FNUJA
FNUJA
FNUJA | Fédération Nationale des Unions de Jeunes Avocats
Fédération Nationale des Unions de Jeunes Avocats

Lettre ouverte intersyndicale : La profession d'avocat contre la confidentialité des consultations des juristes d'entreprise

Mercredi 14 Février 2024

Mesdames et Messieurs les Sénatrices et Sénateurs,

Aujourd’hui, vous allez débattre d’une proposition de loi visant, à nouveau, à conférer une confidentialité aux consultations des juristes d’entreprise que certains qualifient de « legal privilege à la française ».

Nous, syndicats d’avocats, y sommes fermement opposés et vous demandons de rejeter cette proposition, même si elle venait à être amendée.

En premier lieu, nous ne sommes pas convaincus par la motivation d’une telle proposition.

Il est fait état d’une faible attractivité de la France pour les sièges juridiques, sans que cette assertion ne soit établie. La doctrine relève pour sa part que la poursuite de l’attractivité internationale du droit français est très fréquemment avancée pour justifier diverses réformes.¹

Mais même à supposer un besoin prégnant de confidentialité au sein du service juridique des entreprises, il ne nous apparaît pas
que la confidentialité projetée soit de nature à le satisfaire.
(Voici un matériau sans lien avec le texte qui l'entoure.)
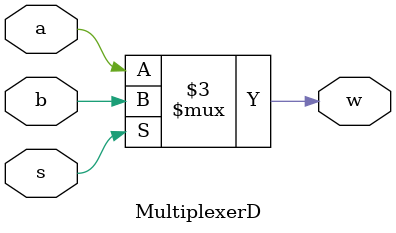
<source format=v>
module MultiplexerD
	(input a, b, s, output w);
	reg w;
	always @(a, b, s) begin
		if(s) w = b;
		else w = a;
	end
endmodule

</source>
En droit interne, en excluant les matières pénale et fiscale, la confidentialité se trouve réduite à Peau de chagrin et chassée de là où elle est la plus impérative pour éviter l’auto-incrimination. En droit communautaire, la confidentialité n’est pas, en l’état actuel de la jurisprudence, opposable aux instances communautaires². Son efficacité en droit international est très incertaine au regard des exigences des différentes juridictions (notamment américaines) quant aux conditions d’opposabilité du legal privilege. Ainsi, les pays de Common law ne reconnaissent le plus souvent la confidentialité des avis et consultations qu’aux professions réglementées, ce qui n’est pas le cas du juriste d’entreprise. Aussi, la reconnaissance d’une confidentialité apparaît comme un trompe-l'oeil, tissant un piège aux entreprises qui y auront recours.

Les entreprises se verraient en revanche offrir un argument légal pour refuser, ou du moins retarder, la production de documents compromettant.
Enfin, nous craignons surtout un dévoiement de la notion de secret. Le secret professionnel, au rang duquel se trouve celui de la défense et du conseil, n’a pas été créé afin de dissimuler des informations à quiconque.
Il existe parce qu’il est nécessaire à l’établissement d’une relation de confiance entre une personne et un confident. Le secret est
institué pour garantir à celui qui recourt à un professionnel extérieur et indépendant que les informations privées, secrètes, confidentielles, ou incriminantes ne pourront être utilisées par quiconque ; ni par celui qui les reçoit, passible de sanctions disciplinaires pénales s’il les révèle, ni par personne d’autre, sous peine d’irrecevabilité.

Autrement dit, le secret professionnel n’existe pas pour “cacher”, mais au contraire pour protéger la nécessité de “révéler”. A la différence des avocats, les juristes d’entreprise ne disposent d’aucune indépendance puisqu’ils sont subordonnés à l’entreprise qui les emploie.

C'est pourquoi, à une très large majorité, le Conseil national des barreaux a marqué le 2 février 2024 son opposition ferme à la proposition de loi ce qu’il avait déjà fait le 3 juillet 2023 et le 30 mai 2015.

A l’instar du Conseil national des barreaux, les quatre Syndicats réunis sur cette question réitèrent leur opposition et vous demandent de rejeter cette loi qui, si elle était adoptée, porterait gravement atteinte tant à la profession d’avocat qu’aux droits des justiciables et au bon fonctionnement de la justice.

_______________________________________________________
1 (Laurence Usunier, L'attractivité internationale du droit français au lendemain de la réforme du droit des contrats, ou le législateur français à la poursuite d'une chimère, RTD civ., 2017 p. 343 : cite la réforme du droit des contrats de 2016, celle des sûretés de 2006 et l’instauration de la fiducie en 2007, ajoutons depuis celle des sûretés de 2021).